No início do século vinte, quando era
comum considerarem as pessoas que apresentavam problemas mentais, “ sofriam dos
nervos”, como se dizia popularmente, já existia, nos meios de psicologia e
psiquiatria, a prática da hipnose. Foi justamente no ano 1.900 que um jovem
médico de Viena lançou seu livro “ A Interpretação dos Sonhos”. Através dessa
obra, Sigmund Freud abriu um horizonte de inquietação para o mundo ocidental:
apresentou o fato de que não é o que pensamos que resolve o que somos e o que
queremos, mas existe uma outra instância dentro de nós que, gerando nossos
medos e desejos, realmente decide as direções da nossa vida.
Contrariando,
assim, a máxima de Descartes, filósofo marcante do século XVII, até então nunca
questionada: Penso, logo existo, com
a dedução revolucionária para o pensamento humano:
Penso onde não sou.
Tudo o que se
prega só passa a ter valor quando provado.

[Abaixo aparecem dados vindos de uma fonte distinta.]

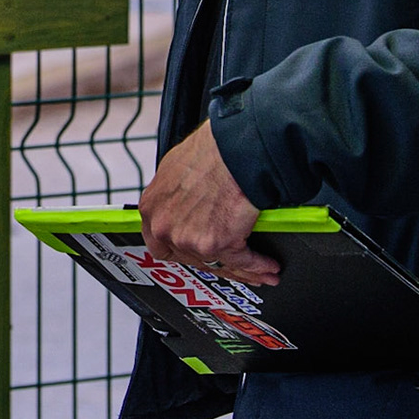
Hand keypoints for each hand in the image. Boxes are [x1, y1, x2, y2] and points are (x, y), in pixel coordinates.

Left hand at [137, 123, 278, 285]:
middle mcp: (166, 227)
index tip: (195, 252)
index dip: (181, 250)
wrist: (234, 150)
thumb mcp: (176, 169)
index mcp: (152, 208)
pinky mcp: (217, 244)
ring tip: (258, 268)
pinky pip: (242, 262)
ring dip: (240, 268)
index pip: (159, 243)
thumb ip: (174, 195)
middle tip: (230, 261)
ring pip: (217, 263)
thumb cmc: (211, 152)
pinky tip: (267, 265)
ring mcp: (189, 239)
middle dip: (213, 261)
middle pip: (189, 258)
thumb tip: (185, 202)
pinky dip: (258, 265)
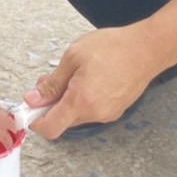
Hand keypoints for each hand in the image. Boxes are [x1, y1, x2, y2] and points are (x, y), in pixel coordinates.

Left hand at [21, 25, 173, 140]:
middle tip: (47, 81)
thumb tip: (33, 100)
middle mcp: (95, 114)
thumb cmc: (112, 48)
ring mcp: (107, 114)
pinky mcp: (116, 110)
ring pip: (76, 116)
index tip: (29, 107)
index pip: (50, 128)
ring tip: (70, 75)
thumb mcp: (73, 58)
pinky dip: (81, 100)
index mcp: (81, 101)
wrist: (146, 49)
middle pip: (62, 121)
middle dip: (49, 105)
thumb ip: (52, 83)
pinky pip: (90, 111)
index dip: (35, 121)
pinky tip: (85, 79)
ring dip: (66, 101)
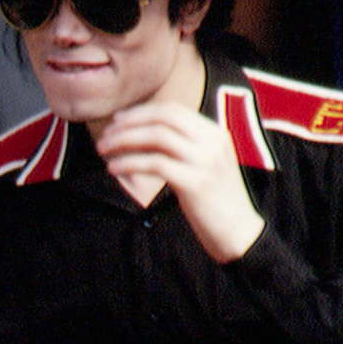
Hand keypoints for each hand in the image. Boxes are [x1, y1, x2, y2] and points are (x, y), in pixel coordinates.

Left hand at [96, 102, 264, 263]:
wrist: (239, 233)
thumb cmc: (214, 201)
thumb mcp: (204, 165)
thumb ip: (181, 147)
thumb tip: (138, 135)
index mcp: (214, 133)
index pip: (172, 110)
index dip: (140, 113)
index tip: (117, 122)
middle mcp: (212, 142)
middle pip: (162, 118)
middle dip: (128, 124)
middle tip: (105, 136)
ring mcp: (205, 161)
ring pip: (157, 137)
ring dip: (124, 141)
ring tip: (103, 152)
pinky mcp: (196, 183)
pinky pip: (155, 164)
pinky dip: (129, 163)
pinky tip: (113, 169)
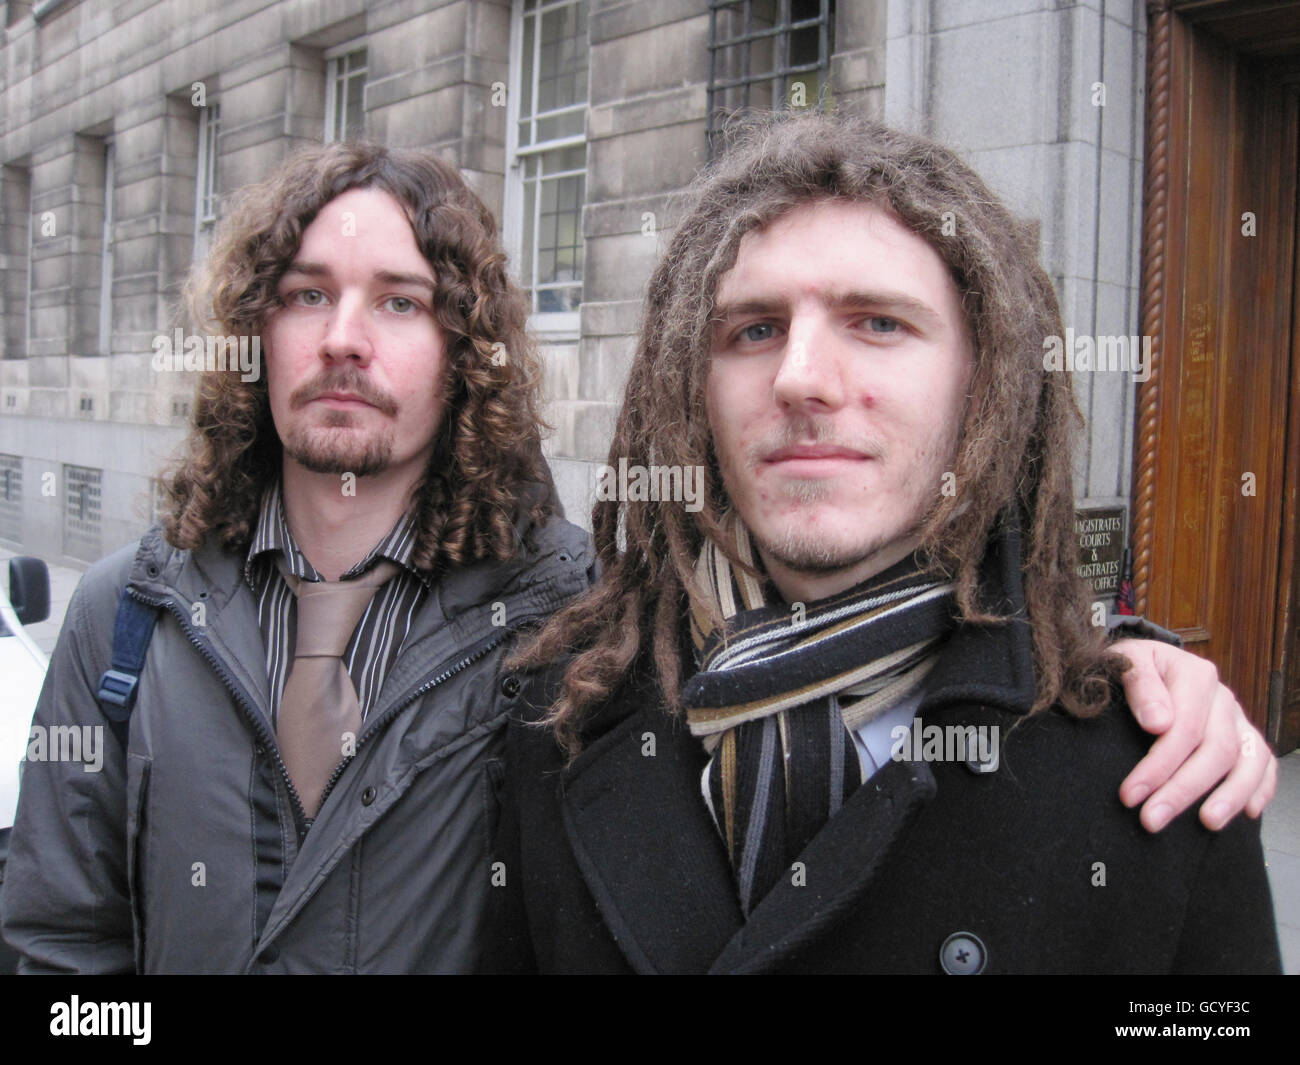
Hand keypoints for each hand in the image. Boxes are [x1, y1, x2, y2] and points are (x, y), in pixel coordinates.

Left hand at [1112, 638, 1276, 831]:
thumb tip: (1158, 723)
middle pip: (1216, 750)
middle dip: (1183, 790)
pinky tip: (1249, 813)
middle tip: (1152, 820)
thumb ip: (1140, 684)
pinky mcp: (1244, 734)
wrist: (1144, 662)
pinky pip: (1264, 762)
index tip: (1130, 795)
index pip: (1184, 728)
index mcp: (1195, 675)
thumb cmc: (1129, 666)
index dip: (1158, 766)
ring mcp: (1237, 718)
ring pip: (1249, 760)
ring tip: (1208, 824)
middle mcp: (1222, 698)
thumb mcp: (1123, 661)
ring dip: (1230, 796)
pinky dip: (1261, 788)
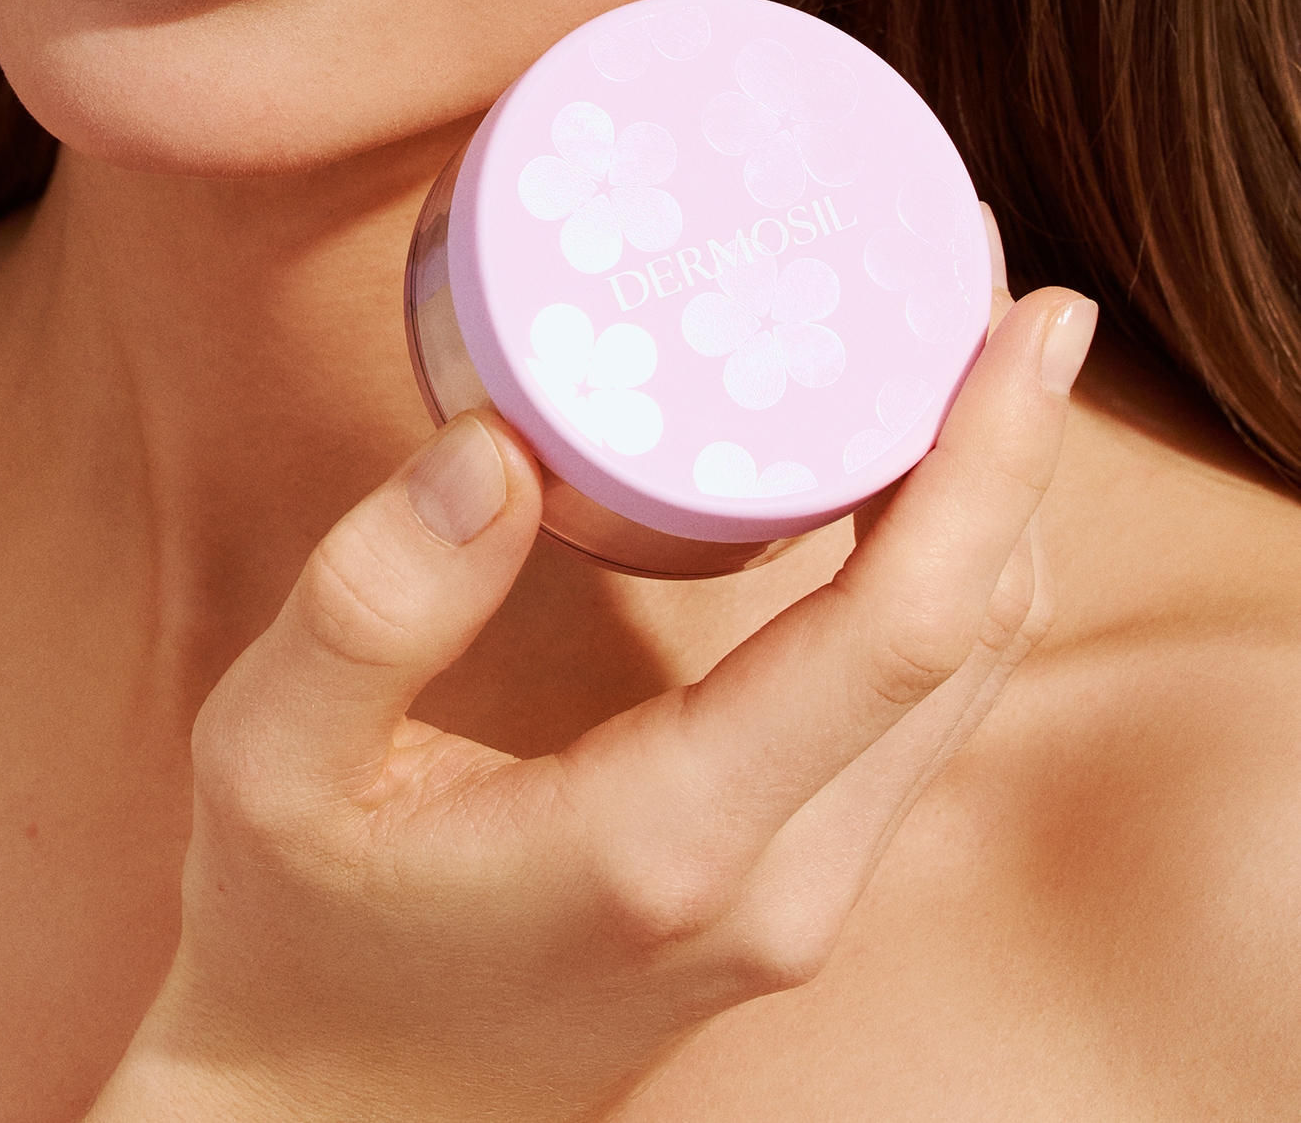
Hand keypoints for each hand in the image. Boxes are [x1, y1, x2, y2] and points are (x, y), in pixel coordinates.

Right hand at [93, 287, 1094, 1122]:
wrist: (333, 1118)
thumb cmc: (294, 934)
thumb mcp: (272, 761)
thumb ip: (371, 606)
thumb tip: (497, 444)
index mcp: (669, 839)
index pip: (905, 627)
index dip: (993, 458)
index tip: (1032, 312)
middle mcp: (777, 880)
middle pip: (975, 636)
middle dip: (1014, 441)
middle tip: (986, 268)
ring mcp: (799, 898)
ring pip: (966, 676)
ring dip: (989, 501)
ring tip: (955, 336)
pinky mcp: (790, 887)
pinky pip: (915, 705)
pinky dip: (941, 572)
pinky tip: (900, 471)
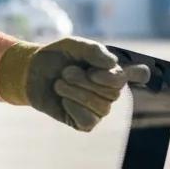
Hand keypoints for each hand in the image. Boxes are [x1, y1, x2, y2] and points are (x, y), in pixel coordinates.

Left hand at [0, 37, 150, 131]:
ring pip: (101, 107)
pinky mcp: (84, 122)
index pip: (139, 75)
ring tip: (59, 83)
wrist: (30, 71)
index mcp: (112, 72)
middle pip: (113, 91)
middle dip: (85, 80)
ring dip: (75, 92)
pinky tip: (63, 100)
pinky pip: (88, 121)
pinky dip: (73, 108)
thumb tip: (113, 64)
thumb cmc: (56, 57)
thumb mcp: (74, 45)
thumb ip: (94, 51)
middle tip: (66, 72)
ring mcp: (98, 108)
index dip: (137, 74)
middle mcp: (110, 91)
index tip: (121, 69)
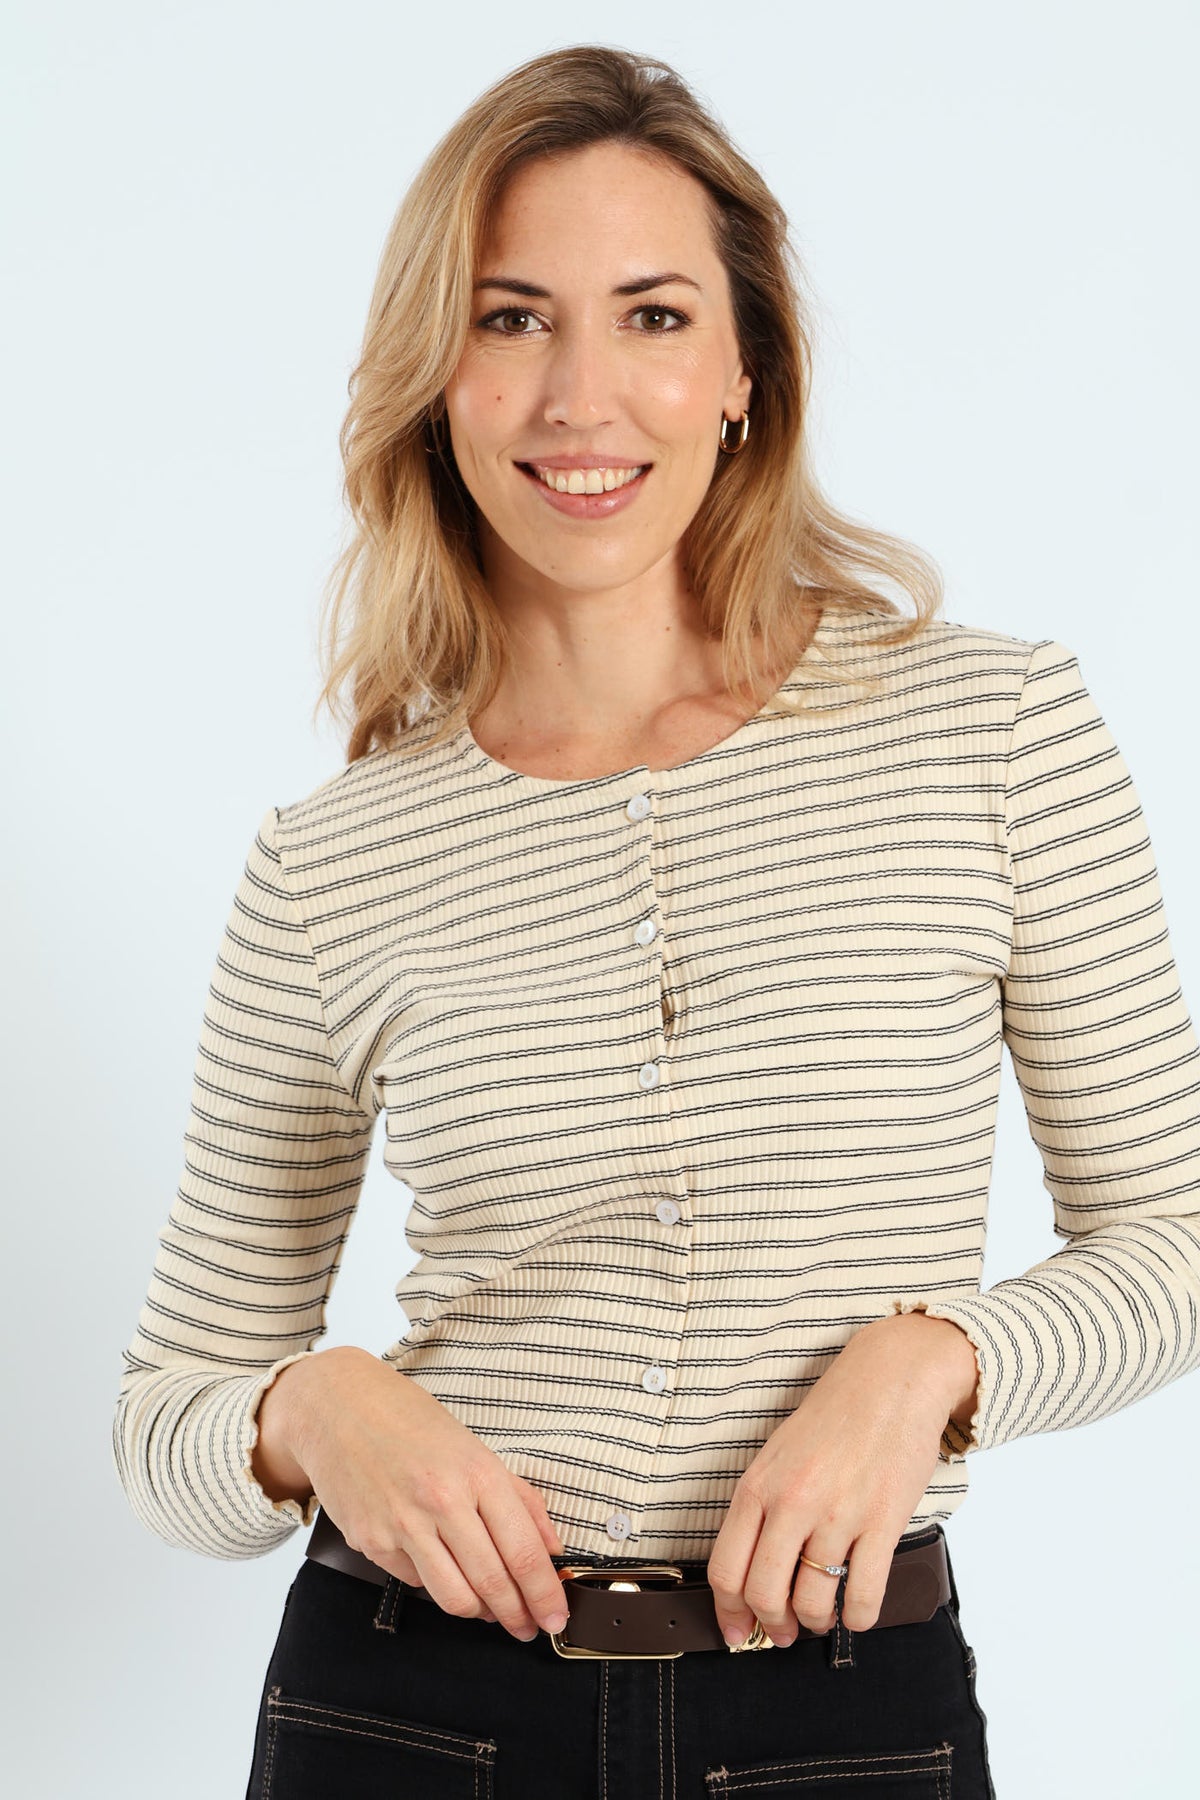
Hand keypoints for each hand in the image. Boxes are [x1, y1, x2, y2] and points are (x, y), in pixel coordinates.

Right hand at [259, 1347, 570, 1642]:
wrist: (339, 1407)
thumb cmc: (410, 1421)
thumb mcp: (475, 1448)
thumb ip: (519, 1500)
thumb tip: (552, 1550)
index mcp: (477, 1472)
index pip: (524, 1551)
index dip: (545, 1595)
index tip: (556, 1617)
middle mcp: (442, 1501)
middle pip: (492, 1583)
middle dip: (518, 1616)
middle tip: (529, 1627)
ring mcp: (402, 1525)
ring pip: (455, 1599)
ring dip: (481, 1613)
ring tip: (491, 1609)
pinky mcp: (370, 1543)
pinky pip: (417, 1583)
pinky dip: (437, 1584)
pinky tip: (442, 1567)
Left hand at [705, 1312, 977, 1647]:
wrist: (892, 1379)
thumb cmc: (835, 1416)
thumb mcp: (778, 1454)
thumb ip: (762, 1507)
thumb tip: (753, 1568)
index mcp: (758, 1484)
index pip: (726, 1568)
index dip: (728, 1612)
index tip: (736, 1632)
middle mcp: (792, 1502)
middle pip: (764, 1593)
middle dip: (772, 1625)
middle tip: (783, 1632)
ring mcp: (838, 1514)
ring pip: (814, 1600)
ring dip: (816, 1622)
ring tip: (822, 1617)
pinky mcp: (882, 1522)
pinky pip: (865, 1594)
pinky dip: (859, 1617)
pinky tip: (858, 1612)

Freud comprovou sua teoria ao atender
pessoas consideradas incapazes de controlar suas emoções e levar uma
vida equilibrada, entre elas, principalmente, as histéricas, vítimas de surtos psicóticos, convulsões , atitudes
agressivas , melancolia e paralisias. No decorrer de seus tratamentos, à medida
em que se revelavam traumas perdidos na memória da infância , os sintomas
passaram a recuar, a se espaçar e até
a desaparecerem.
No início,
utilizava-se da hipnose, mas sua experiência lhe mostrou que seria mais
eficiente através da conversa espontânea, que
denominamos livre associação: aos
poucos, aquelas experiências recalcadas desde a fase não-verbal, (quando a
criança ainda só absorvia a emoção sem conseguir se expressar ), dariam sinal
de sua existência sob a atenção e
entendimento do terapeuta.
Mas Freud descobriu que era preciso ir além
da liberação dos sintomas, que havia
mais no fundo desses significados. Pesquisou muito sua própria mente, trocando
pesquisas também com grandes doutores da época, como Breuer e Fliess. E criou o
método que vai além da cura dos sintomas
: os sintomas são como folhas de uma planta que manifestam suas condições , mas
está na raiz, enterrada fundo, a causa
do seu estado físico. Podemos comparar com uma doença física comum: a
dor pode ser disfarçada com um comprimido, mas o porquê do sofrimento continua lá, esperando para ser
compreendido.
Respondendo à pergunta inicial:
Além do
sofrimento, da angústia, da ansiedade, que crescem à medida em que a pessoa não
dá conta de todas as responsabilidades da vida com prazer ou pelo menos
naturalidade, todos que buscamos nos conhecer melhor e entender por que tomamos
certas atitudes repetidamente que sempre vêm a nos prejudicar, ou que estamos
há tempo tentando viver de uma forma satisfatória e todos os métodos conhecidos
falharam, para nós foi criada a psicanálise. E também para aqueles que querem
aproveitar o potencial de suas qualidades e talentos e precisam descobrir como
lidarem com suas próprias emoções sem se deixarem desviar do alvo .
Uma resposta extra:
Muitas pessoas
comentam que a psicanálise é inatingível para alguns, por causa do valor
exigido, e isso tem uma resposta: é preciso que o analisando invista muito do
seu esforço para um trabalho que vai mudar o seu destino. Se ele perceber, mesmo contando com poucos recursos, por
descontrole se endivida ou dispersa o que tem, sob o efeito da insatisfação.